Refit recorre à Justiça contra interdição total imposta pela ANP
Refinaria de Manguinhos busca suspender decisão da agência após identificação de riscos graves de incêndio em suas instalações no Rio de Janeiro.
A Refit (antiga Refinaria de Manguinhos) comunicou neste sábado, 31, por meio de fato relevante à Comissão de Valores Mobiliários (CVM), que acionou a Justiça para tentar reverter a decisão da Agência Nacional do Petróleo, Gás Natural e Biocombustíveis (ANP), que determinou a interdição total de suas instalações no Rio de Janeiro.
Segundo a companhia, foi protocolado um pedido no Tribunal Regional Federal da 1ª Região (TRF-1) para suspender os efeitos da decisão da agência reguladora e restabelecer as operações da refinaria. O pedido, de acordo com a Refit, ainda aguarda análise do relator responsável.
A ANP determinou a interdição total da unidade no último dia 29, após vistoria que identificou risco grave e iminente de incêndio. A refinaria já estava parcialmente interditada desde outubro de 2025. Conforme documento obtido pela Broadcast, foram constatadas ao menos seis situações de risco grave relacionadas a falhas em barreiras preventivas e mitigadoras de segurança.

########################################

Instruções da tarefa →
Responda, com base na notícia sobre a Refit, às perguntas a seguir:
1. Em qual tribunal a Refit protocolou o pedido para suspender a decisão da ANP?
2. Em que dia a ANP determinou a interdição total da unidade?
3. Desde quando a refinaria estava parcialmente interditada?

########################################

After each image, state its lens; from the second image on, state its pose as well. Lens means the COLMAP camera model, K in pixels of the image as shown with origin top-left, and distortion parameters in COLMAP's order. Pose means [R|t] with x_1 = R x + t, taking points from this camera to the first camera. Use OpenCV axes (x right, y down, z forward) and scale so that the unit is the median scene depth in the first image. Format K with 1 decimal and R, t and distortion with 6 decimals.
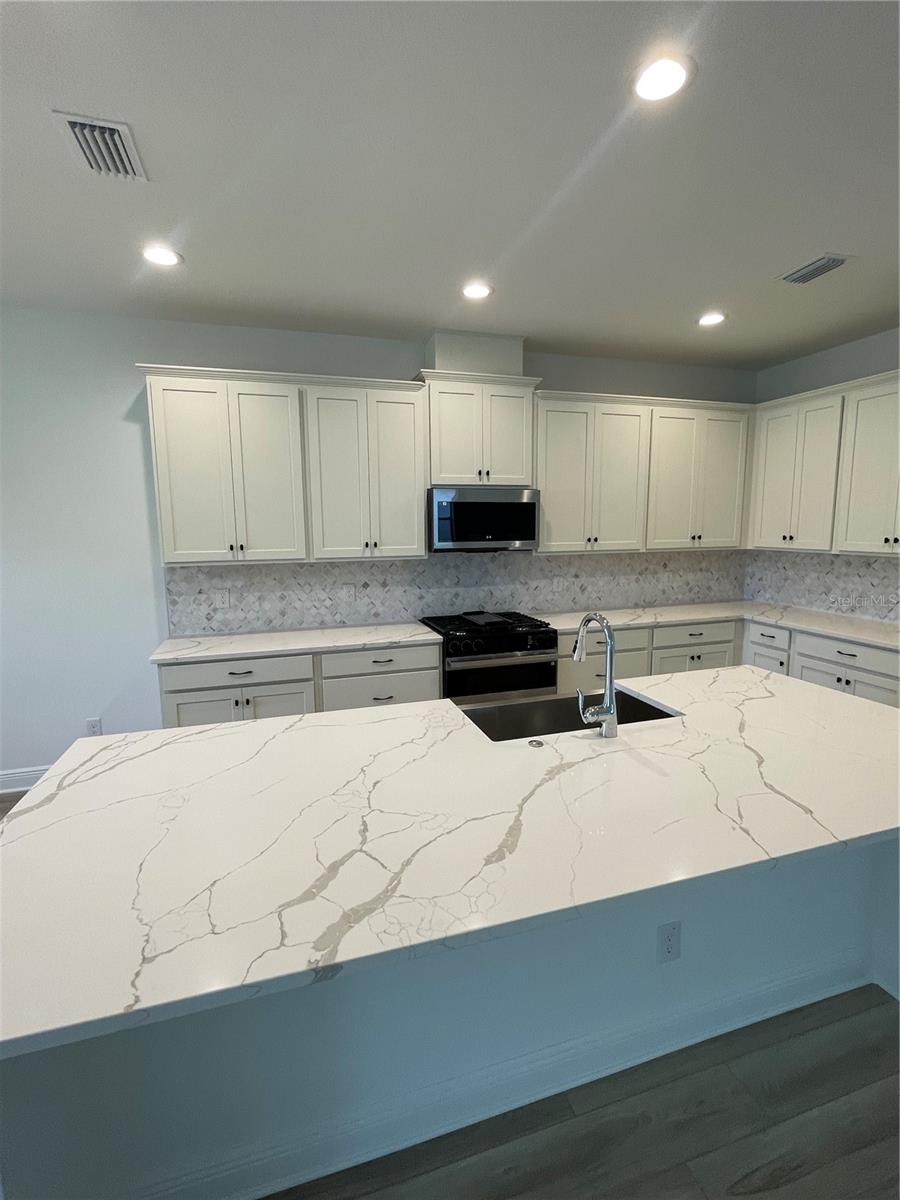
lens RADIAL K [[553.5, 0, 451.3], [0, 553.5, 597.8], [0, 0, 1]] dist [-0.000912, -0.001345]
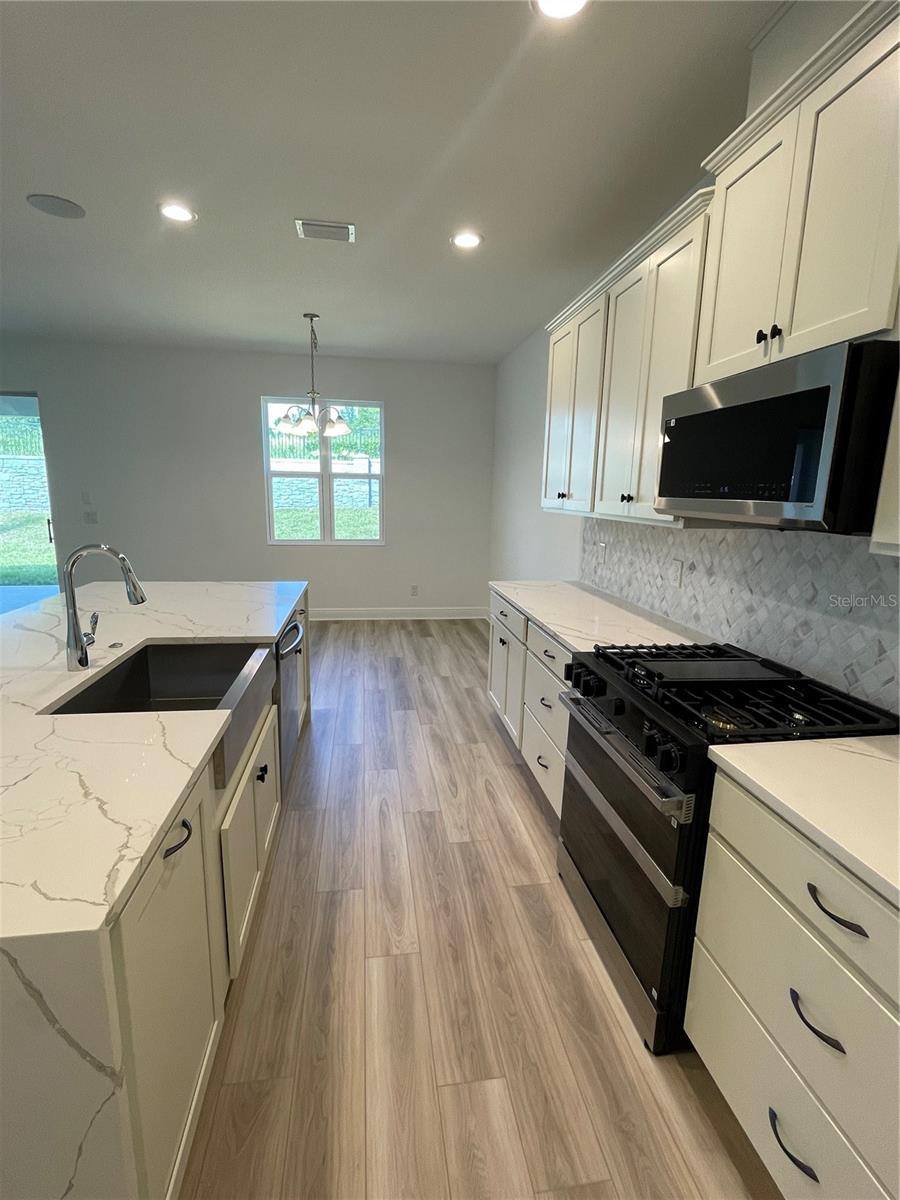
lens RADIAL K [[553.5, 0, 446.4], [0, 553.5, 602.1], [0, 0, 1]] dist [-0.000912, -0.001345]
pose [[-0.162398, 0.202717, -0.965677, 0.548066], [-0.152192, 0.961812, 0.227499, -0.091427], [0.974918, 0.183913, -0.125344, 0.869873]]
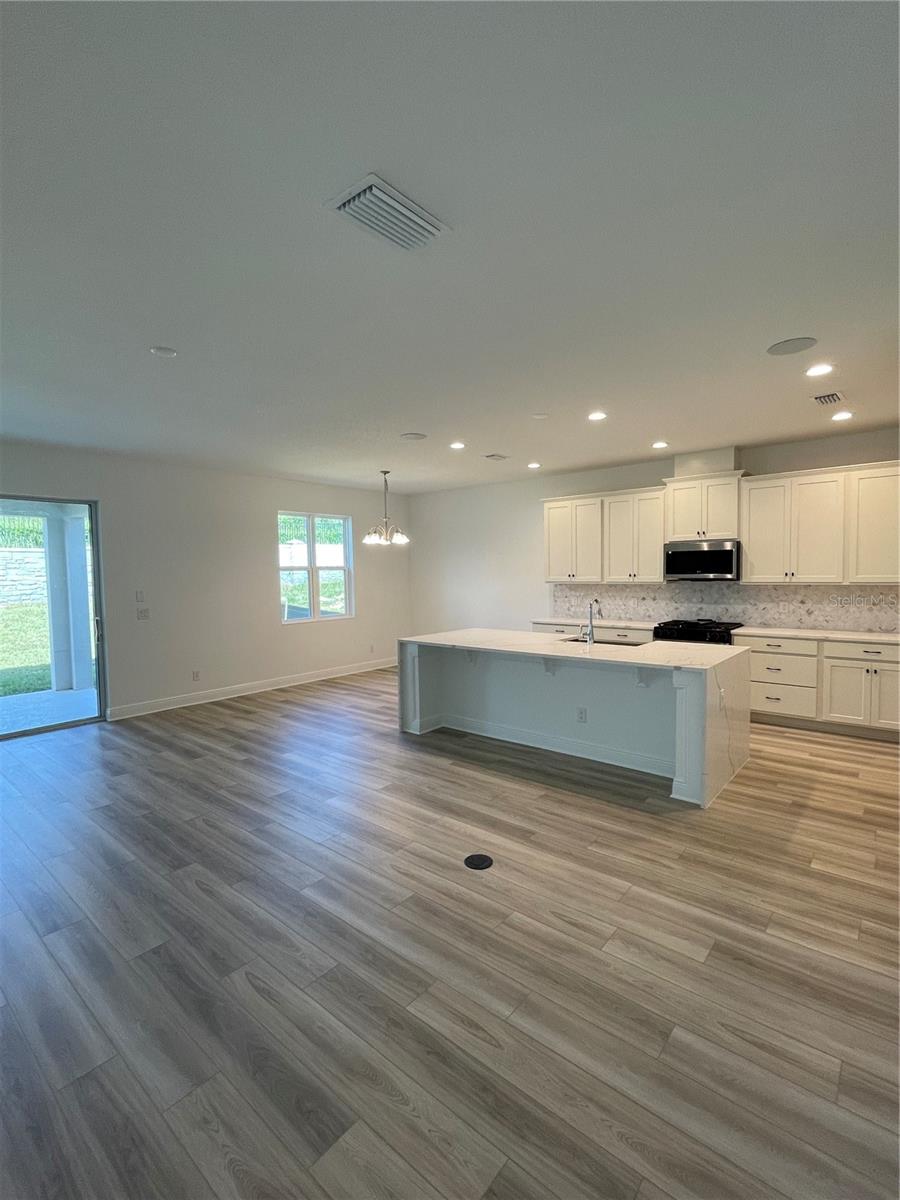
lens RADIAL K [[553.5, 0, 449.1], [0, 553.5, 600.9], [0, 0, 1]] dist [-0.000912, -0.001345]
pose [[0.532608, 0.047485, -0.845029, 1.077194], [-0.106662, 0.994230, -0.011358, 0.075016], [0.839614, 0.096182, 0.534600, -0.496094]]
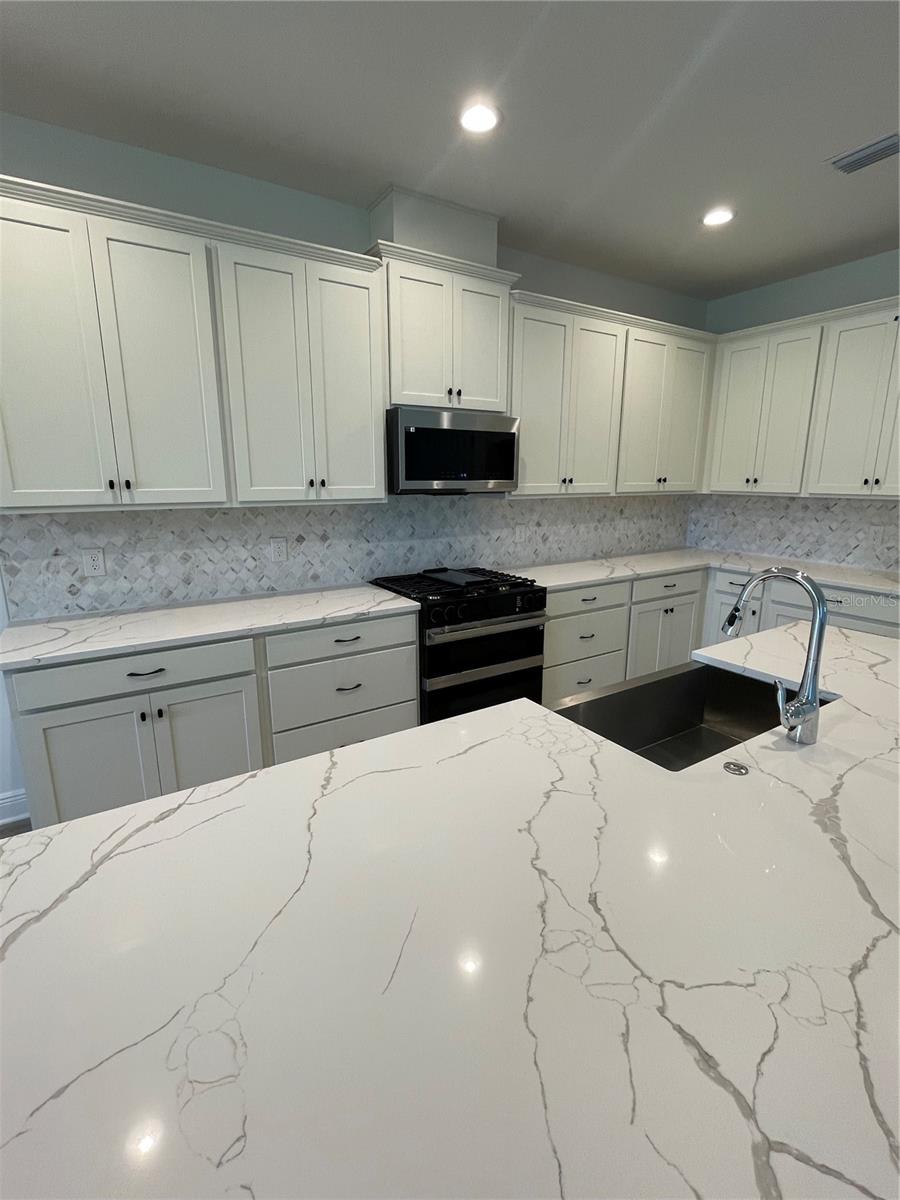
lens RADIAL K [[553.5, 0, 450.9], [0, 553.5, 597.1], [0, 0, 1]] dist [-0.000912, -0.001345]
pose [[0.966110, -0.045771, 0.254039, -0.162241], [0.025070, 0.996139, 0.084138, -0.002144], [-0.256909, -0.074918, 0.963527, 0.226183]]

########################################

Espaço para resposta →
1. No Tribunal Regional Federal da 1ª Região (TRF-1).
2. No dia 29.
3. Desde outubro de 2025.